1. Control device for controlling an electric motor (5) of a steering system (1) of a motor vehicle, comprising

-a supply path (12) for supplying power from a voltage source (11) to the control device (10);

-an inverter (13) connected to the power supply path (12) for electronically commutating the motor (5) at the output interface (14) of the control device (10);

-a motor controller (15) and a gate drive unit (16, 16') for controlling the inverter (13) in accordance with a driver steering request (17);

-a capacitor (18) connected in parallel with the inverter (13) for stabilizing the supply voltage present in the supply path (12) during operation of the control device (10);

-a current measuring device (19) in series with the capacitor (18); and

a switching device (20) connected in series with the capacitor (18),

it is characterized in that the method comprises the steps of,

the control device (10) comprises a separate microcontroller (22) for controlling the switching device (20), which microcontroller has at least one input (221) and an output (222), wherein a current measurement signal (21, 21 ') obtained by the current measurement device (19) can be input to the input (221), and the microcontroller (22) is designed to output a switching signal (23) at the output (222) as a function of the current measurement signal (21, 21'), which switching signal can be input to the switching device (20).

2. Control device according to claim 1, characterized in that the microcontroller (22) has a lower processing width and/or a lower cycle time than the motor controller (15).

3. Control device according to claim 1 or 2, characterized in that the microcontroller (22) is designed to output an off command (23 ') as a switching signal (23) to the switching device (20) when the current measurement signal (21, 21') exceeds a predefinable threshold value (S).

4. A control device according to claim 3, characterized in that the microcontroller (22) is designed to determine, before outputting the disconnection command (23 '), whether the threshold value (S) has been exceeded or not, on the basis of at least two successive analyses of the current measurement signal (21, 21').

5. A control device according to claim 3 or 4, characterized in that the microcontroller (22) is designed to output the opening command (23') with a response time (T) of less than 20 μs, preferably less than 15 μs.

6. Control device according to one of claims 1 to 5, characterized in that a signal amplifier (24) for amplifying the current measurement signal (21) is connected between the current measurement device (19) and the microcontroller (22).

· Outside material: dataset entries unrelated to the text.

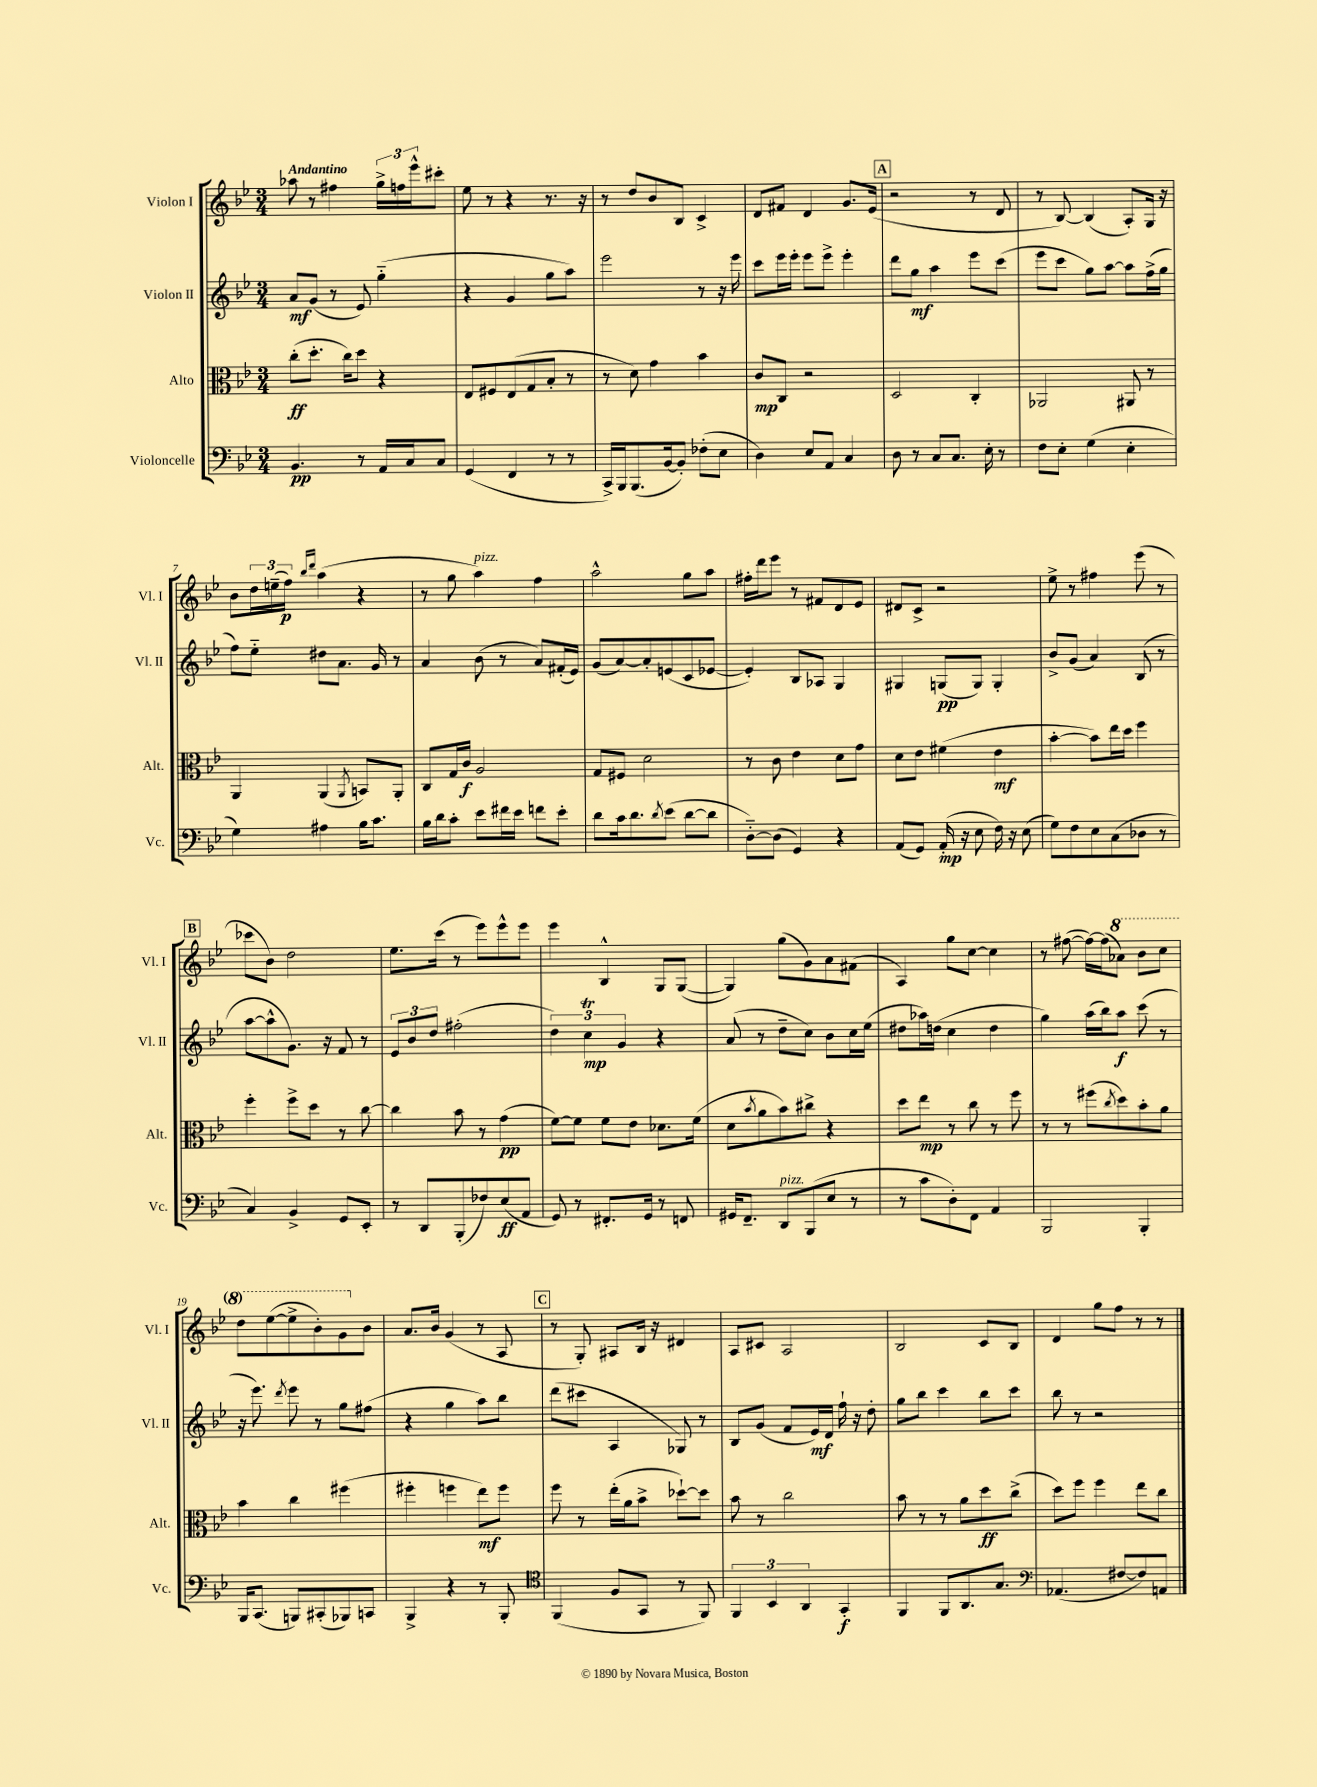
<<
\new StaffGroup <<
\new Staff = "s0" \with { instrumentName = "Violon I" shortInstrumentName = "Vl. I" } {
    \clef treble \key bes \major \numericTimeSignature \time 3/4 \tempo "Andantino"
    aes''8 r8 fis''4 \tuplet 3/2 { g''16-> f''16 ees'''16-^ } cis'''8-. |
    ees''8 r8 r4 r8. r16 |
    r8 d''8 bes'8 bes8 c'4-> |
    d'8 fis'8 d'4 g'8. ees'16( |
    \mark \markup { \box "A" } r2 r8 d'8 |
    r8 bes8~) bes4( a8-.) g16 r16 |
    bes'8 \tuplet 3/2 { d''16 e''16--( f''16\p) } \grace { bes''16 d'''16 } a''4( r4 |
    r8 g''8 a''4^\markup { \italic "pizz." }) f''4 |
    a''2-^ g''8 a''8 |
    fis''16-. d'''16 ees'''8 r8 fis'8 d'8 ees'8 |
    dis'8 c'8-> r2 |
    ees''8-> r8 fis''4 ees'''8( r8 |
    \mark \markup { \box "B" } ces'''8 bes'8) d''2 |
    ees''8. c'''16( r8 ees'''8) ees'''8-^ ees'''8 |
    ees'''4 bes4-^ g8 g8~( |
    g4) g''8( g'8) a'8 fis'8( |
    a4) g''8 c''8~ c''4 |
    r8 fis''8~( fis''16~) fis''16( \ottava #1 aes''8) bes''8 c'''8 |
    d'''8 ees'''8~( ees'''8-> bes''8-.) g''8 \ottava #0 bes'8 |
    a'8. bes'16 g'4( r8 a8 |
    \mark \markup { \box "C" } r8 g8-.) ais8 bes16 r16 dis'4 |
    a8 cis'8 a2 |
    bes2 c'8 bes8 |
    d'4 g''8 f''8 r8 r8 \bar "|." |
}
\new Staff = "s1" \with { instrumentName = "Violon II" shortInstrumentName = "Vl. II" } {
    \clef treble \key bes \major \numericTimeSignature \time 3/4
    a'8\mf g'8( r8 ees'8) g''4-_( |
    r4 g'4 g''8 a''8) |
    ees'''2 r8 r16 ees'''16 |
    c'''8 ees'''16 ees'''16-. ees'''8 ees'''8-> ees'''4-. |
    \mark \markup { \box "A" } d'''8 g''8\mf a''4 ees'''8 c'''8( |
    ees'''8 c'''8 g''8) a''8~ a''8 f''16->( g''16 |
    f''8) ees''8-_ dis''8 a'8. g'16 r8 |
    a'4 bes'8( r8 a'8) fis'16-.( ees'16) |
    g'8( a'8~) a'8-. e'8( c'8 ees'8~ |
    ees'4-.) bes8 aes8 g4 |
    gis4 g8\pp( g8) g4-. |
    bes'8-> g'8( a'4) bes8( r8 |
    \mark \markup { \box "B" } a''8~ a''8-^ g'8.) r16 f'8 r8 |
    \tuplet 3/2 { ees'8 bes'8 d''8 } fis''2-.( |
    \tuplet 3/2 { d''4) c''4\trill\mp g'4 } r4 |
    a'8( r8 d''8-- c''8) bes'8 c''16 ees''16( |
    dis''8 aes''16) d''16( c''4 d''4 |
    g''4) a''16( bes''16) a''8\f c'''8( r8 |
    r16 ees'''8.) \acciaccatura { d'''8 } ees'''8 r8 g''8 fis''8( |
    r4 g''4 a''8) bes''8 |
    \mark \markup { \box "C" } d'''8( cis'''8 a4 ges8) r8 |
    bes8 g'8( f'8 ees'16\mf) d'16 f''16-! r16 d''8-. |
    g''8 bes''8 c'''4 bes''8 c'''8 |
    bes''8 r8 r2 \bar "|." |
}
\new Staff = "s2" \with { instrumentName = "Alto" shortInstrumentName = "Alt." } {
    \clef alto \key bes \major \numericTimeSignature \time 3/4
    c''8-.\ff( d''8.-. c''16) d''8 r4 |
    ees8 fis8 ees8( g8 bes8-. r8 |
    r8 d'8) g'4 bes'4 |
    c'8\mp c8 r2 |
    \mark \markup { \box "A" } d2 c4-. |
    aes,2 ais,8 r8 |
    a,4 a,4( \acciaccatura { a,8 } b,8) a,8-. |
    c8 g16 c'16\f a2 |
    g8 fis8 d'2 |
    r8 c'8 ees'4 d'8 g'8 |
    d'8 ees'8 fis'4( ees'4\mf |
    bes'4~-. bes'8) ees''16 d''16 f''4 |
    \mark \markup { \box "B" } f''4-. f''8-> d''8 r8 c''8~ |
    c''4 bes'8 r8 g'4\pp( |
    f'8~) f'8 f'8 ees'8 des'8. f'16( |
    d'8 \acciaccatura { bes'8 } a'8 bes'8) cis''8-> r4 |
    d''8 ees''8\mp r8 c''8 r8 f''8 |
    r8 r8 fis''8( \acciaccatura { c''8 } d''8) bes'8-. a'8 |
    bes'4 c''4 fis''4( |
    fis''4-. f''4 ees''8\mf) f''8 |
    \mark \markup { \box "C" } f''8 r8 ees''16-.( a'16 bes'8-> des''8~-!) des''8 |
    bes'8 r8 c''2 |
    bes'8 r8 r8 a'8 d''8\ff c''8->( |
    d''8) f''8 f''4 ees''8 c''8 \bar "|." |
}
\new Staff = "s3" \with { instrumentName = "Violoncelle" shortInstrumentName = "Vc." } {
    \clef bass \key bes \major \numericTimeSignature \time 3/4
    bes,4.\pp r8 a,16 c16 c8 |
    g,4( f,4 r8 r8 |
    c,16->) bes,,16 bes,,8.( bes,16~ bes,8-.) fes8-.( ees8 |
    d4) ees8 a,8 c4 |
    \mark \markup { \box "A" } d8 r8 c8 c8. ees16-. r8 |
    f8 ees8-. g4( ees4-. |
    g4) ais4 bes16 c'8. |
    bes16 d'16 c'8-. ees'8 fis'16 ees'16 f'8 ees'8-. |
    d'8 c'16 d'8. \acciaccatura { d'8 } ees'8( d'8~ d'8 |
    d8~-_) d8( g,4) r4 |
    a,8( g,8) a,16-.\mp( r16 ees8 f16) r16 ees8( |
    g8) f8 ees8 c8( des8 r8 |
    \mark \markup { \box "B" } c4) bes,4-> g,8 ees,8-. |
    r8 d,8 bes,,8-.( fes8) ees8\ff( a,8 |
    g,8) r8 fis,8.-. g,16 r8 f,8 |
    gis,16 f,8.-- d,8^\markup { \italic "pizz." } bes,,8( ees8 r8 |
    r8 c'8 d8-.) f,8 a,4 |
    bes,,2 bes,,4-. |
    bes,,16 c,8.( b,,8) cis,8-.( bes,,8) c,8 |
    bes,,4-> r4 r8 bes,,8-. |
    \mark \markup { \box "C" } \clef tenor f,4( f8 g,8 r8 f,8) |
    \tuplet 3/2 { f,4 bes,4 a,4 } g,4-.\f |
    f,4 f,8 a,8. g8. |
    \clef bass aes,4.( fis8~ fis8) a,8 \bar "|." |
}
>>
>>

7. The control device according to claim 6, characterized in that the signal amplifier (24) is arranged in a gate drive unit (16').

8. Control device according to claim 6 or 7, characterized in that at least one amplification parameter of the signal amplifier (24) can be set by a motor controller (15).

9. Control device according to one of claims 1 to 8, characterized in that the microcontroller (22) is designed to output a pulse width modulated signal (23 ") as a switching signal (23) to the switching device (20) in order to limit the current in the capacitor (18).

10. Control device according to claim 9, characterized in that the on-time of the pulse width modulation signal (23 ") is in the range of 5 to 75 μs, preferably in the range of 10 to 60 μs, particularly preferably in the range of 20 to 50 μs.